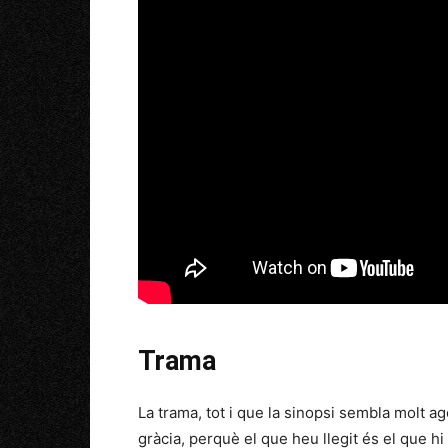
Trama
La trama, tot i que la sinopsi sembla molt 
gràcia, perquè el que heu llegit és el que h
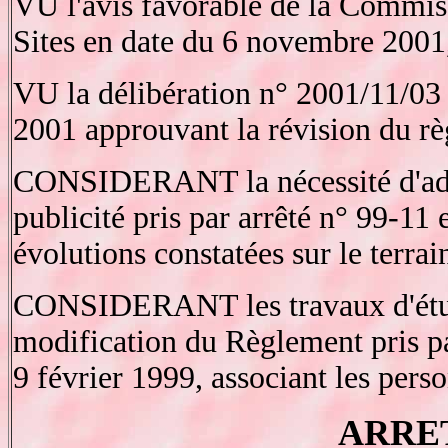
VU l'avis favorable de la Commis
Sites en date du 6 novembre 2001
VU la délibération n° 2001/11/03
2001 approuvant la révision du rè
CONSIDERANT la nécessité d'adap
publicité pris par arrêté n° 99-11
évolutions constatées sur le terrai
CONSIDERANT les travaux d'étud
modification du Règlement pris pa
9 février 1999, associant les pers
ARRE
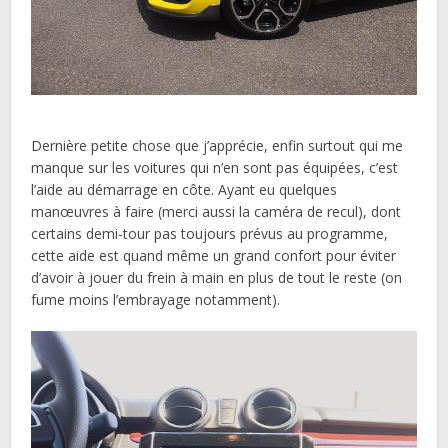
Dernière petite chose que j’apprécie, enfin surtout qui me
manque sur les voitures qui n’en sont pas équipées, c’est
l’aide au démarrage en côte. Ayant eu quelques
manœuvres à faire (merci aussi la caméra de recul), dont
certains demi-tour pas toujours prévus au programme,
cette aide est quand même un grand confort pour éviter
d’avoir à jouer du frein à main en plus de tout le reste (on
fume moins l’embrayage notamment).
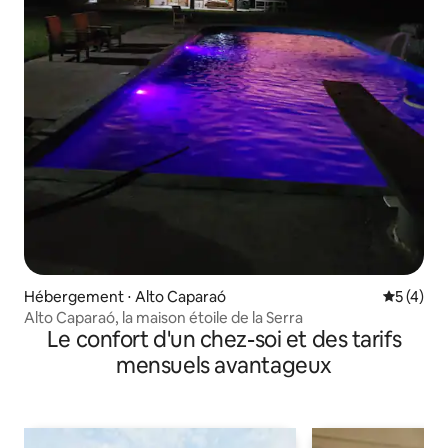
Hébergement ⋅ Alto Caparaó
Évaluatio
5 (4)
Alto Caparaó, la maison étoile de la Serra
Le confort d'un chez-soi et des tarifs
mensuels avantageux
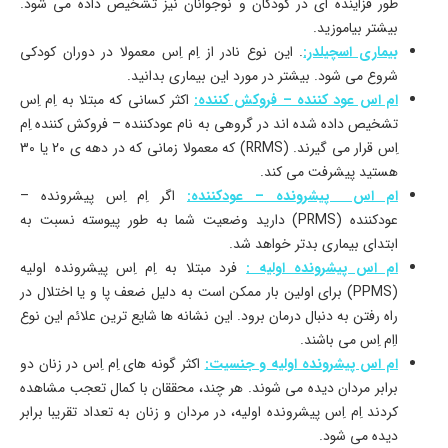
طور فزاینده ای در کودکان و نوجوانان نیز تشخیص داده می شود.
بیشتر بیاموزید.
بیماری اسچیلدر:
. این نوع نادر از اِم اِس معمولا در دوران کودکی
شروع می شود. بیشتر در مورد این بیماری بدانید.
ام اس عود کننده – فروکش کننده:
اکثر کسانی که مبتلا به اِم اِس
تشخیص داده شده اند در گروهی به نام عودکننده – فروکش کننده اِم
اِس قرار می گیرند. (RRMS) که معمولا زمانی که در دهه ی 20 یا 30
هستید پیشرفت می کند.
ام اس پیشرونده – عودکننده:
اگر اِم اِس پیشرونده –
عودکننده (PRMS) دارید وضعیت شما به طور پیوسته نسبت به
ابتدای بیماری بدتر خواهد شد.
ام اس پیشرونده اولیه :
فرد مبتلا به اِم اِس پیشرونده اولیه
(PPMS) برای اولین بار ممکن است به دلیل ضعف پا و یا اختلال در
راه رفتن به دنبال درمان برود. این نشانه ها شایع ترین علائم این نوع
ااِم اِس می باشند.
ام اس پیشرونده اولیه و جنسیت:
اکثر گونه های اِم اِس در زنان دو
برابر مردان دیده می شوند. هر چند، محققان با کمال تعجب مشاهده
کردند اِم اِس پیشرونده اولیه، در مردان و زنان به تعداد تقریبا برابر
دیده می شود.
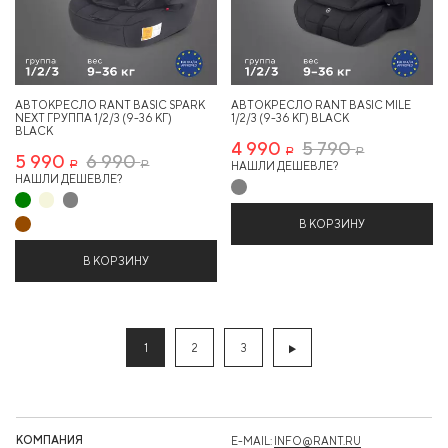
АВТОКРЕСЛО RANT BASIC SPARK
АВТОКРЕСЛО RANT BASIC MILE
NEXT ГРУППА 1/2/3 (9-36 КГ)
1/2/3 (9-36 КГ) BLACK
BLACK
4 990
5 790
Р
Р
5 990
6 990
НАШЛИ ДЕШЕВЛЕ?
Р
Р
НАШЛИ ДЕШЕВЛЕ?
В КОРЗИНУ
В КОРЗИНУ
1
2
3
КОМПАНИЯ
E-MAIL:
INFO@RANT.RU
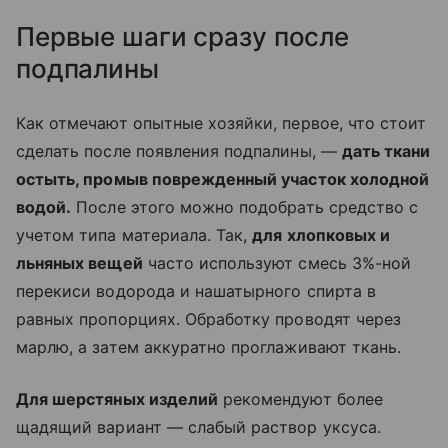
Первые шаги сразу после
подпалины
Как отмечают опытные хозяйки, первое, что стоит
сделать после появления подпалины, —
дать ткани
остыть, промыв поврежденный участок холодной
водой.
После этого можно подобрать средство с
учетом типа материала. Так,
для хлопковых и
льняных вещей
часто используют смесь 3%-ной
перекиси водорода и нашатырного спирта в
равных пропорциях. Обработку проводят через
марлю, а затем аккуратно проглаживают ткань.
Для шерстяных изделий
рекомендуют более
щадящий вариант — слабый раствор уксуса.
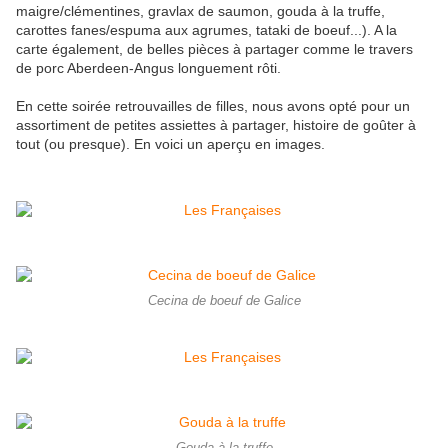
maigre/clémentines, gravlax de saumon, gouda à la truffe,
carottes fanes/espuma aux agrumes, tataki de boeuf...). A la
carte également, de belles pièces à partager comme le travers
de porc Aberdeen-Angus longuement rôti.
En cette soirée retrouvailles de filles, nous avons opté pour un
assortiment de petites assiettes à partager, histoire de goûter à
tout (ou presque). En voici un aperçu en images.
Cecina de boeuf de Galice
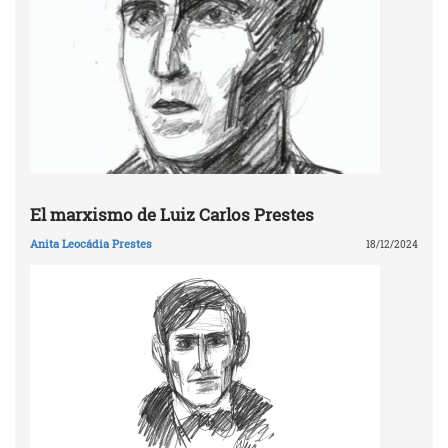
El marxismo de Luiz Carlos Prestes
Anita Leocádia Prestes
18/12/2024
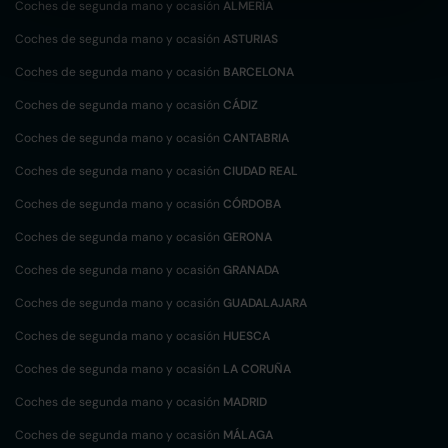
Coches de segunda mano y ocasión
ALMERÍA
Coches de segunda mano y ocasión
ASTURIAS
Coches de segunda mano y ocasión
BARCELONA
Coches de segunda mano y ocasión
CÁDIZ
Coches de segunda mano y ocasión
CANTABRIA
Coches de segunda mano y ocasión
CIUDAD REAL
Coches de segunda mano y ocasión
CÓRDOBA
Coches de segunda mano y ocasión
GERONA
Coches de segunda mano y ocasión
GRANADA
Coches de segunda mano y ocasión
GUADALAJARA
Coches de segunda mano y ocasión
HUESCA
Coches de segunda mano y ocasión
LA CORUÑA
Coches de segunda mano y ocasión
MADRID
Coches de segunda mano y ocasión
MÁLAGA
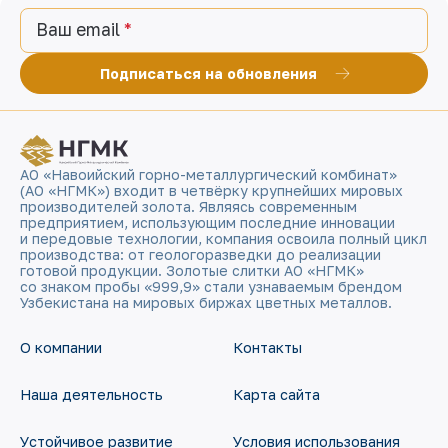
Ваш email
Подписаться на обновления
АО «Навоийский горно-металлургический комбинат»
(АО «НГМК») входит в четвёрку крупнейших мировых
производителей золота. Являясь современным
предприятием, использующим последние инновации
и передовые технологии, компания освоила полный цикл
производства: от геологоразведки до реализации
готовой продукции. Золотые слитки АО «НГМК»
со знаком пробы «999,9» стали узнаваемым брендом
Узбекистана на мировых биржах цветных металлов.
О компании
Контакты
Наша деятельность
Карта сайта
Устойчивое развитие
Условия использования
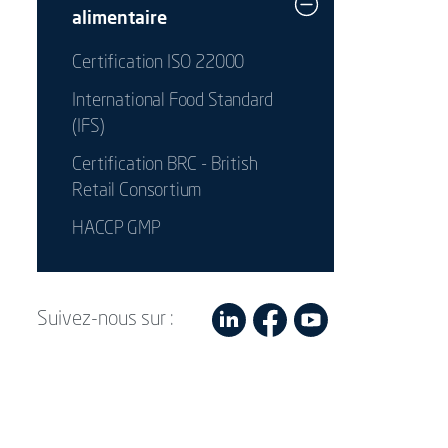
alimentaire
Certification ISO 22000
International Food Standard
(IFS)
Certification BRC - British
Retail Consortium
HACCP GMP
Suivez-nous sur :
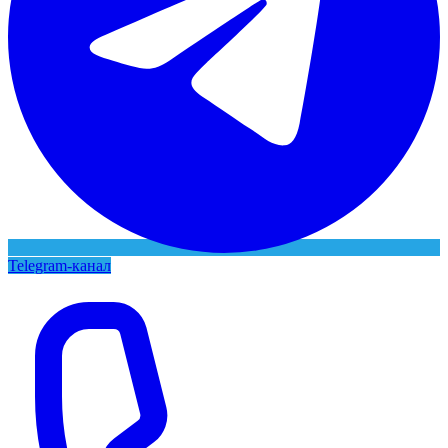
Telegram-канал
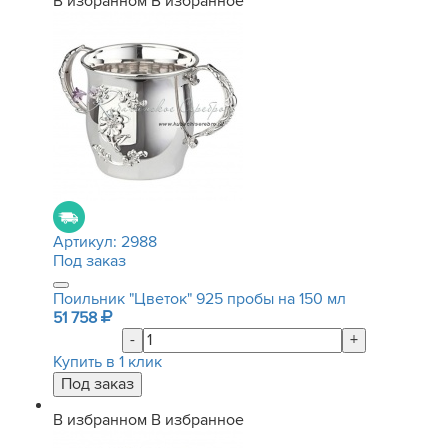
В избранном
В избранное
Артикул:
2988
Под заказ
Поильник "Цветок" 925 пробы на 150 мл
51 758
-
+
Купить в 1 клик
В избранном
В избранное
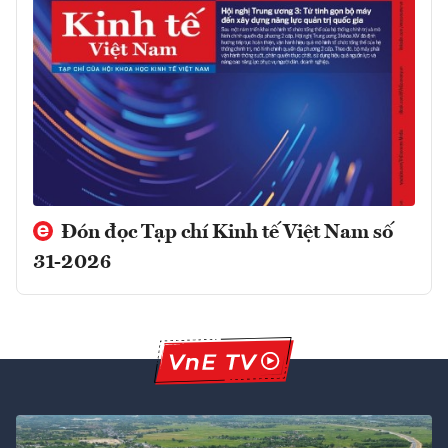
Đón đọc Tạp chí Kinh tế Việt Nam số
31-2026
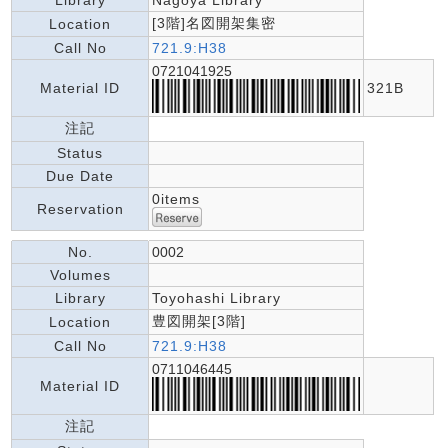
Library
Nagoya Library
[3階]名図開架集密
Location
Call No
721.9:H38
0721041925
Material ID
321B
注記
Status
Due Date
0items
Reservation
No.
0002
Volumes
Library
Toyohashi Library
豊図開架[3階]
Location
Call No
721.9:H38
0711046445
Material ID
注記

========================

■ **Exercise prompt**
Give the count of lines that hold the word "Prestes" in the listing above, with no other text.

■ **Task response**
2